Open cdrini opened 5 years ago
@seabelis Feel free to add any other examples you find.
Probably a new edition should have been created
Probably?
The MARC record is here (why isn't it properly linked like the Scriblio MARC record?)
I can't see anything in the data that hints at how "Clean up Bot" (doing imports, not cleanups), got quite so far afield.
The source MARC record has the same LCCN as the original record, so they were matched by OL's internal data matching, OL did the matching not the bot, just to be clear.
Shows 010$a of 67002735 , which the original edition also has: LC Control Number: 67002735
So that's why the match occurred. The MARC record looks to be wrong, and our edition had it correct https://catalog.loc.gov/vwebv/search?searchCode=LCCN&searchArg=67002735&searchType=1&permalink=y
CleanUp bot "repaired" an orphaned edition in this instance, but bad data triggered a mismatch because we do rank library LC control numbers high when it come to determining matches.
Looking closely at https://openlibrary.org/show-records/marc_openlibraries_sanfranciscopubliclibrary/sfpl_chq_2018_12_24_run02.mrc:57025904:1594 it appears than OL was the knock-on victim of an error (since corrected) in WorldCat
Strong identifiers should carry a lot of weight, but they shouldn't outweigh everything else in scoring. Matching identifiers plus titles with no words in common is not a match.
Where in the code does this matching occur? Where in CleanUp bot is it called from?
CleanUp bot only uses the import API, and has been mostly trying to re-import to fix bad data. I'm endeavouring to use ImportBot as the account id for ongoing imports, but everything I'm trigger is all going through the same API https://github.com/internetarchive/openlibrary/wiki/Endpoints#import-by-archiveorg-reference
The code that matches on LCCN is here: https://github.com/internetarchive/openlibrary/blob/a53f9018ed388449ba0c998a1880a37f5dafcbe8/openlibrary/catalog/add_book/__init__.py#L367
This code does look a bit light, and I'm beginning to doubt the value of this early_exit(rec)

Stated exercise 1:
In the records, begin at the line that contains "collector number: 4160" and stop after the line that contains "scientific name: Scinaia complanata". Write those lines out again with "locality" replaced by "site" and everything else left unchanged.

Material for this exercise:
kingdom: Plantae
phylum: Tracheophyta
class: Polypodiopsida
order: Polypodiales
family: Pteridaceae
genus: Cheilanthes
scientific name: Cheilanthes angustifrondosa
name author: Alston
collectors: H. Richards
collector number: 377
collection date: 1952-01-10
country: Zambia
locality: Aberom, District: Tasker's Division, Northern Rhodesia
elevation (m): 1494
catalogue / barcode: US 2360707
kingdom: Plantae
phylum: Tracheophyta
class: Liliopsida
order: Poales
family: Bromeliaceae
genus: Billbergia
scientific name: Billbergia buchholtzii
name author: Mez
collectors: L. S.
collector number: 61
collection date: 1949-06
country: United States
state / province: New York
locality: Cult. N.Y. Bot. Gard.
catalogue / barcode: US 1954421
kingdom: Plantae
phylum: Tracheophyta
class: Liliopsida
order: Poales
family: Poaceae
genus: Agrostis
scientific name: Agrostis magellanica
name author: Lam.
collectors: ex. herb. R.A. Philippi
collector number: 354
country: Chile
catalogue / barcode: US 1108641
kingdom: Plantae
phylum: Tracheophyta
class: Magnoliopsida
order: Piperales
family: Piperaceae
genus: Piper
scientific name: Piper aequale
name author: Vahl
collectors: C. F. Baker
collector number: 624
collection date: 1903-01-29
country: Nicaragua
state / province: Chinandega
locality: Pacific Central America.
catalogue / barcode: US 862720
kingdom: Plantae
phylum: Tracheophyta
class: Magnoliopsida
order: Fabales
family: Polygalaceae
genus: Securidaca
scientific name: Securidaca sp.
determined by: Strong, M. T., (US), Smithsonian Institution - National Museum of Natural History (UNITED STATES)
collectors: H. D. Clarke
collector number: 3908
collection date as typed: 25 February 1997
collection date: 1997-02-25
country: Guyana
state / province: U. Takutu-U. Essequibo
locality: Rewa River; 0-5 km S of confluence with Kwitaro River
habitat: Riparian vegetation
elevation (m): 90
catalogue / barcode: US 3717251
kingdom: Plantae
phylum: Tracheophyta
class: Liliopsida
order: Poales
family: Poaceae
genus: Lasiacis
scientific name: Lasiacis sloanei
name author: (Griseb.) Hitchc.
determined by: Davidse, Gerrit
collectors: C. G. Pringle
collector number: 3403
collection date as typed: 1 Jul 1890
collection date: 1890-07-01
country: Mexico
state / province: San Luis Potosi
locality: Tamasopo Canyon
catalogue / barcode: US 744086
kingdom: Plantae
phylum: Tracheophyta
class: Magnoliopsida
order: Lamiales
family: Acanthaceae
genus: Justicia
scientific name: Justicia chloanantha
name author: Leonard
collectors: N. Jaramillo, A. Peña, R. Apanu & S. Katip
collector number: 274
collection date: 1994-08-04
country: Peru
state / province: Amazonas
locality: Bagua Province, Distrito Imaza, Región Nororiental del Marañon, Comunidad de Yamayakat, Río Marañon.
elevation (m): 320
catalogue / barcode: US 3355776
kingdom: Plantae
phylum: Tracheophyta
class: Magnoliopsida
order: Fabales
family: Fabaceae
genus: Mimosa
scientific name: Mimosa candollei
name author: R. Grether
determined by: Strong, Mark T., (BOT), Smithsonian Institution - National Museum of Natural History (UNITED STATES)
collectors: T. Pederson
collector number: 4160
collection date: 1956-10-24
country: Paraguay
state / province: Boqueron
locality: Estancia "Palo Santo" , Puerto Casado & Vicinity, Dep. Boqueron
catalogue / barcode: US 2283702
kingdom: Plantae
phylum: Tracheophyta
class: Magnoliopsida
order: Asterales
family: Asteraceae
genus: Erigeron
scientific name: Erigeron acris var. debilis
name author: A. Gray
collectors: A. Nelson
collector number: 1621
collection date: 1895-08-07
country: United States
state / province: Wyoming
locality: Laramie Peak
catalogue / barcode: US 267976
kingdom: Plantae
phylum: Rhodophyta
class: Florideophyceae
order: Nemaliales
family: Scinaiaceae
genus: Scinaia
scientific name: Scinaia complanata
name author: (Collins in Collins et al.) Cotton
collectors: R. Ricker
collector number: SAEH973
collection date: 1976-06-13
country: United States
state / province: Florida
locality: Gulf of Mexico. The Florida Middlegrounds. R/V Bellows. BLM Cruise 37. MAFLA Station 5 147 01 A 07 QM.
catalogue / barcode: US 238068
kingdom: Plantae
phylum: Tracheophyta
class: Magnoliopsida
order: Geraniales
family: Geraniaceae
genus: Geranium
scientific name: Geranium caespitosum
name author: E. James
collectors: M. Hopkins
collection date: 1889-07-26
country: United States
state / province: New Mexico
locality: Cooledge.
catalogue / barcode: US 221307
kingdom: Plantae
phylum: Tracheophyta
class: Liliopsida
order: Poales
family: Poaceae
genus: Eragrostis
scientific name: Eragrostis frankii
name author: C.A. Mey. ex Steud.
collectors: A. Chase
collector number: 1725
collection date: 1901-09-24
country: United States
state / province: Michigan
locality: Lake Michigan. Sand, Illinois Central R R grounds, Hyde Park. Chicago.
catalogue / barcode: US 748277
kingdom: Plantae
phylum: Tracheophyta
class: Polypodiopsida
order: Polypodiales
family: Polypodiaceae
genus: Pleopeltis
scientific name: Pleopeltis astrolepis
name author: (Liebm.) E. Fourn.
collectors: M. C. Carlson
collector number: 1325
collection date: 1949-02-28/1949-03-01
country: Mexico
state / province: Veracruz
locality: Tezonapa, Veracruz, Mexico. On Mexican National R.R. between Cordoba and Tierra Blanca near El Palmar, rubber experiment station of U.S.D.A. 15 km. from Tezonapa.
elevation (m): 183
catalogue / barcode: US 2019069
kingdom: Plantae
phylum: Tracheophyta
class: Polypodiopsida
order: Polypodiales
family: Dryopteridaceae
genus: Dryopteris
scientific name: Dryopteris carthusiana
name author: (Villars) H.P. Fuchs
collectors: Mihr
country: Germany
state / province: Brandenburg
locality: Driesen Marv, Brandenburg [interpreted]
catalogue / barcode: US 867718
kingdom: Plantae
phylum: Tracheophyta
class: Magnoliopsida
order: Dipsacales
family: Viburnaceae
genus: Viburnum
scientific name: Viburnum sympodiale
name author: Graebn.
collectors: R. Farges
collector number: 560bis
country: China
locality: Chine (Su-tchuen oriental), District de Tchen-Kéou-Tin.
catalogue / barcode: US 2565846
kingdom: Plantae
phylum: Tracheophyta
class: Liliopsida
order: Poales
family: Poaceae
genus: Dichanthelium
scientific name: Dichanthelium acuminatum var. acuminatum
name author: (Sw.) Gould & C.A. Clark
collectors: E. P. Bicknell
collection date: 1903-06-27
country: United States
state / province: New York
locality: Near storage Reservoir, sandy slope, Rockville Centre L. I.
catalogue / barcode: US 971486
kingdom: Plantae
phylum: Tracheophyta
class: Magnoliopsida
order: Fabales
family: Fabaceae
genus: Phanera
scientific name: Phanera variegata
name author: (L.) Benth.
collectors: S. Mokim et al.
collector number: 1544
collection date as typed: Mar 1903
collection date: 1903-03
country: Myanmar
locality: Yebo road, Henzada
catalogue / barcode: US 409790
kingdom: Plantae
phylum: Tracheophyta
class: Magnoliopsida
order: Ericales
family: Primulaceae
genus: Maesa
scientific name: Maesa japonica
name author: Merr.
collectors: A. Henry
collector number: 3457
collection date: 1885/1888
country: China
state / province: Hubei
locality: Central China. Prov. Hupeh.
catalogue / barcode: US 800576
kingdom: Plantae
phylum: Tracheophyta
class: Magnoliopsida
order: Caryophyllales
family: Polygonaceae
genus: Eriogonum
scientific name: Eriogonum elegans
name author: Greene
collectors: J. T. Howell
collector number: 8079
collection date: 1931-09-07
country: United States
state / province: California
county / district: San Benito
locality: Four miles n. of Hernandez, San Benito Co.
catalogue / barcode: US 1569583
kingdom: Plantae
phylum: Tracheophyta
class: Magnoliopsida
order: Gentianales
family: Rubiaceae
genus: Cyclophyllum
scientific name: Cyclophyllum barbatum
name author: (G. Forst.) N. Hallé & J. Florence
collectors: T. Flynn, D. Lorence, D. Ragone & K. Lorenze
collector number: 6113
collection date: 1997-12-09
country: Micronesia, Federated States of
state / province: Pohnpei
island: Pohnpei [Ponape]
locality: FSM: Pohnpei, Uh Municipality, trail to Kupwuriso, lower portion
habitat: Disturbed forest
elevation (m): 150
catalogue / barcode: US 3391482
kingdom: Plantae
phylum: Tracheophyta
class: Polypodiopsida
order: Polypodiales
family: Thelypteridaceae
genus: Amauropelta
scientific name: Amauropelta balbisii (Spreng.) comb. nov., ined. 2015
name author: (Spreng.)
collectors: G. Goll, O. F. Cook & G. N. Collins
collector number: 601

Stated exercise 2:
Answer these questions from the forum thread:
(a) What LC Control Number do the source MARC record and the original edition share?
(b) Which bot "repaired" an orphaned edition in this instance?
(c) Which API does CleanUp bot use?

Exercise output 1:
collector number: 4160
collection date: 1956-10-24
country: Paraguay
state / province: Boqueron
site: Estancia "Palo Santo" , Puerto Casado & Vicinity, Dep. Boqueron
catalogue / barcode: US 2283702
kingdom: Plantae
phylum: Tracheophyta
class: Magnoliopsida
order: Asterales
family: Asteraceae
genus: Erigeron
scientific name: Erigeron acris var. debilis
name author: A. Gray
collectors: A. Nelson
collector number: 1621
collection date: 1895-08-07
country: United States
state / province: Wyoming
site: Laramie Peak
catalogue / barcode: US 267976
kingdom: Plantae
phylum: Rhodophyta
class: Florideophyceae
order: Nemaliales
family: Scinaiaceae
genus: Scinaia
scientific name: Scinaia complanata

Exercise output 2:
(a) 67002735
(b) CleanUp bot
(c) The import API